A Strabismus (turned eye) is the term used to describe the condition where both eyes are not looking in the same direction.  One eye looks at the object of interest, whilst the other eye looks in another direction (most often in towards the nose, or out towards the ear).  Strabismus affects between 2% - 4% of the population and occurs equally in males and females. 


A Strabismus can occur at birth, in early childhood (3 - 4 years of age) or after injury or illness.  You may always notice the eye turn, or it may come and go. The eye turn will usually be more noticeable when the child is tired or unwell. 


How does strabismus affect vision?

With normal vision, both eyes look at the same object. The brain fuses the two pictures into a single three-dimensional image.  When one eye is turned, two different pictures are sent to the brain. 
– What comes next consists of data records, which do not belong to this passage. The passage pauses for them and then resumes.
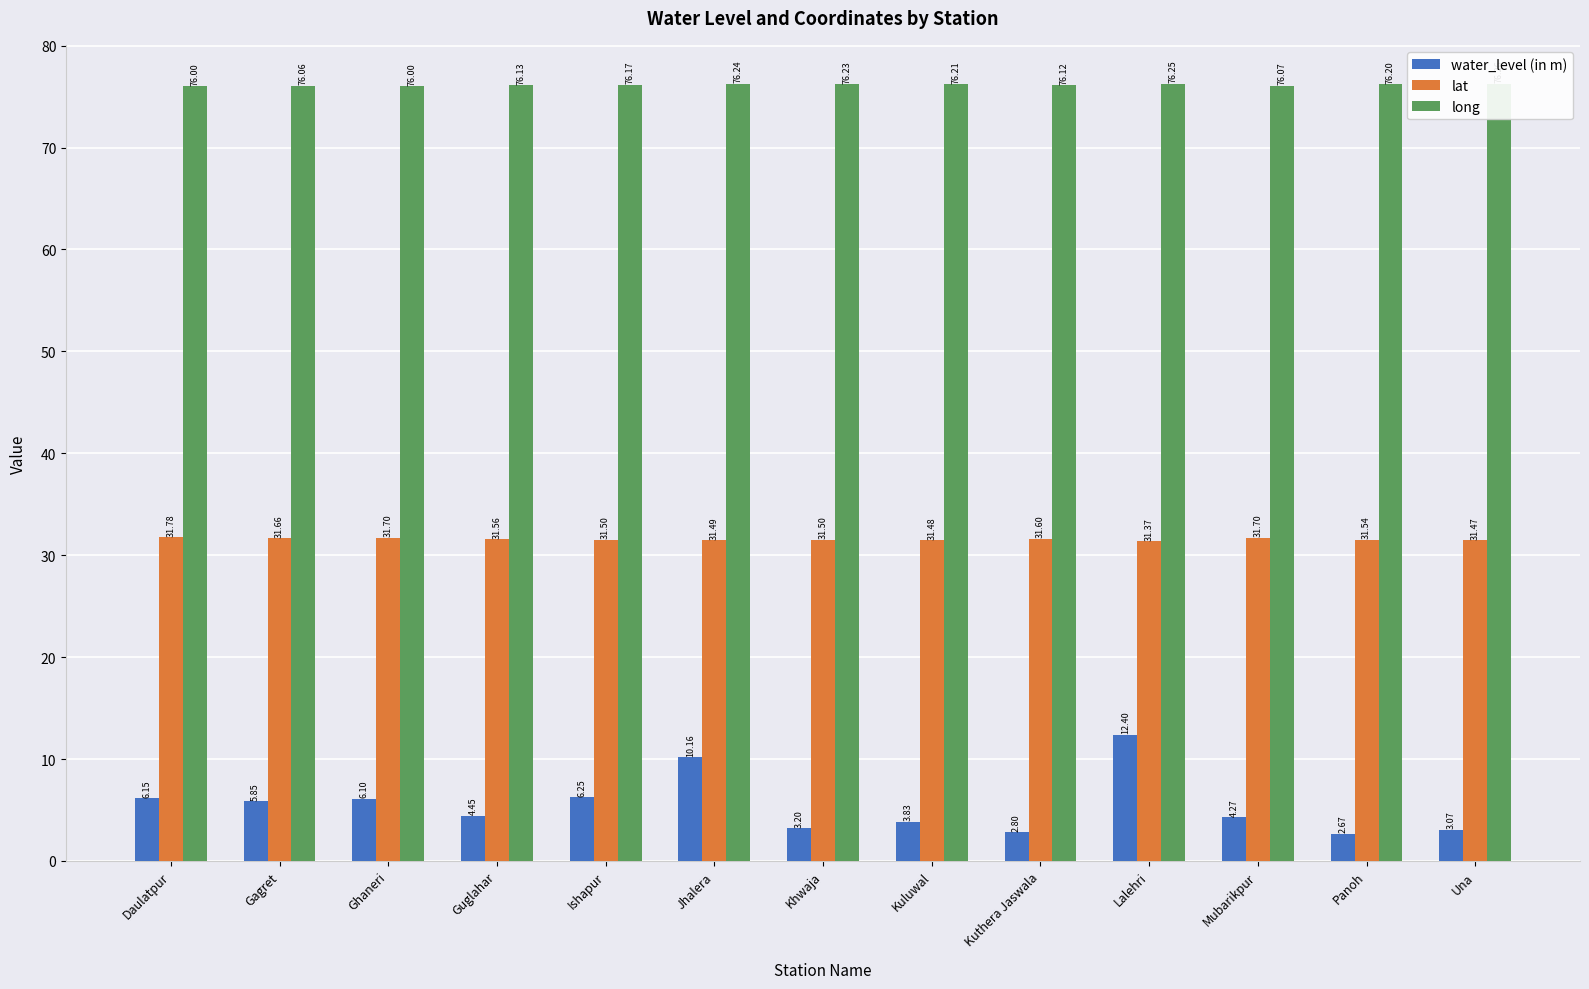

Reading right to left, list all the values displayed in this chart.

water_level (in m): 3.1	2.7	4.3	12.4	2.8	3.8	3.2	10.2	6.2	4.5	6.1	5.8	6.2
lat: 31.5	31.5	31.7	31.4	31.6	31.5	31.5	31.5	31.5	31.6	31.7	31.7	31.8
long: 76.3	76.2	76.1	76.3	76.1	76.2	76.2	76.2	76.2	76.1	76.0	76.1	76.0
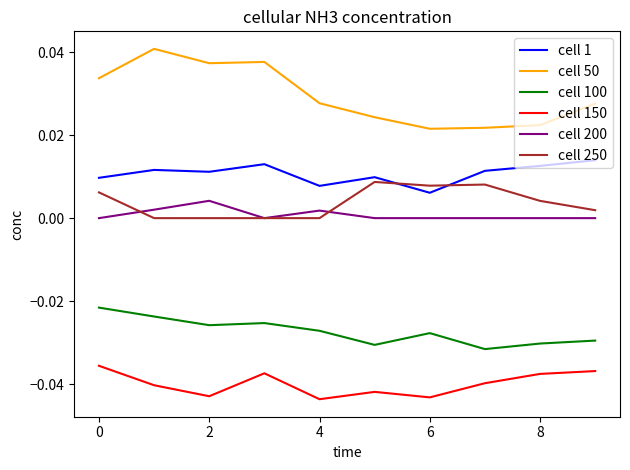

Which series has the widest spread of values?

cell 50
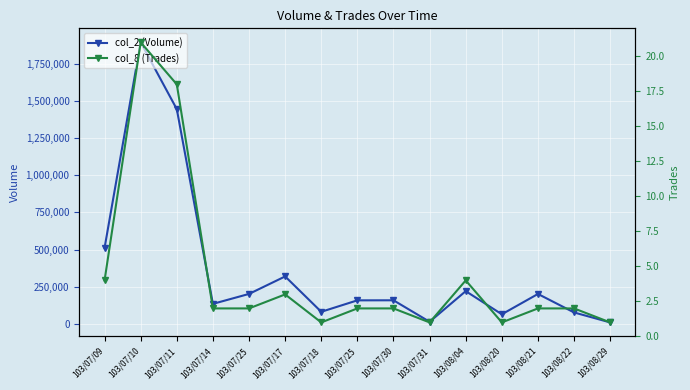

Which series has the largest total across all categories?

col_2 (Volume)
If strabismus occurs in a young child, prior to the visual system maturing, the brain learns to ignore the image form the turned eye.  As a result, vision in the turned eye is weaker than the straight eye.  This condition is called AMBLYOPIA.  If Amblyopia is not treated early (prior to 8 years of age), then poor vision in the turned eye will persist and remain untreatable.


If strabismus occurs in adults, the patient may experience double vision (Diplopia).


How is strabismus treated?

  • The cause of the turned eye is first established.

  • The need for glasses is evaluated and sometimes these are prescribed as they can eliminate or reduce the size of the turn. 

  • If amblyopia exists, then occlusion therapy (patching) is prescribed to improve the vision, but this will not correct the turn.

  • Sometimes the turn needs to be corrected with surgery.  This involves surgically realigning the eyes so that both eyes are looking in the same direction.  Surgery may also be performed to improve the cosmetic appearance of the turn, in order to avoid teasing by other children and to improve social skills and self-esteem.


What will the glasses do?

Some kids have “long sightedness” and they need to do an extra effort to see compared with kids with normal eye sight. When they look at something close to their face, like reading, they had to do even more effort. This extra effort may result in a turn in their eyes. The glasses help them to see clearly and also eliminate –or reduce- the need for the extra effort. This usually helps with the eye turn.


How long will he need to wear glasses for?

This varies from one kid to another. He will need to be monitored every few months and the glasses will need to be adjusted as he grows up. Depending on the degree of “long-sightedness” some kids can grow

out of the glasses


What is patching for?

Some children have lazy eyes.  Meaning they significantly favour using one eye over the other. As a result the weaker eye gets neglected and does not develop the full visual potential. While the kid is still young, by closing the good eye with a patch, we are forcing him to use the weaker eye to give it a chance to catch up.


My child does not like patching?

That is quite normal.  By covering the good eye and forcing him to use the weaker eye he feels disadvantaged and naturally he will not like it. But it is worth the effort as the opportunity to improve the weaker eye diminishes as he gets older. You may try to make it like a game by wearing a pirate patch. Some families kept a diary of the patching days and put a star every day patching was done and agreed on a reward once the kid reaches the target.


If he needs surgery, is it safe at his young age?

Modern anaesthetics are relatively very safe. Obviously there is a risk with anything we do . The risk to his life from anaesthetics is extremely low. The risks to his eye from the surgery are very small. Some kids may need more than one surgery to achieve their best results.


Do I need to get my other kids examined?

If there is any concern it will be a good idea.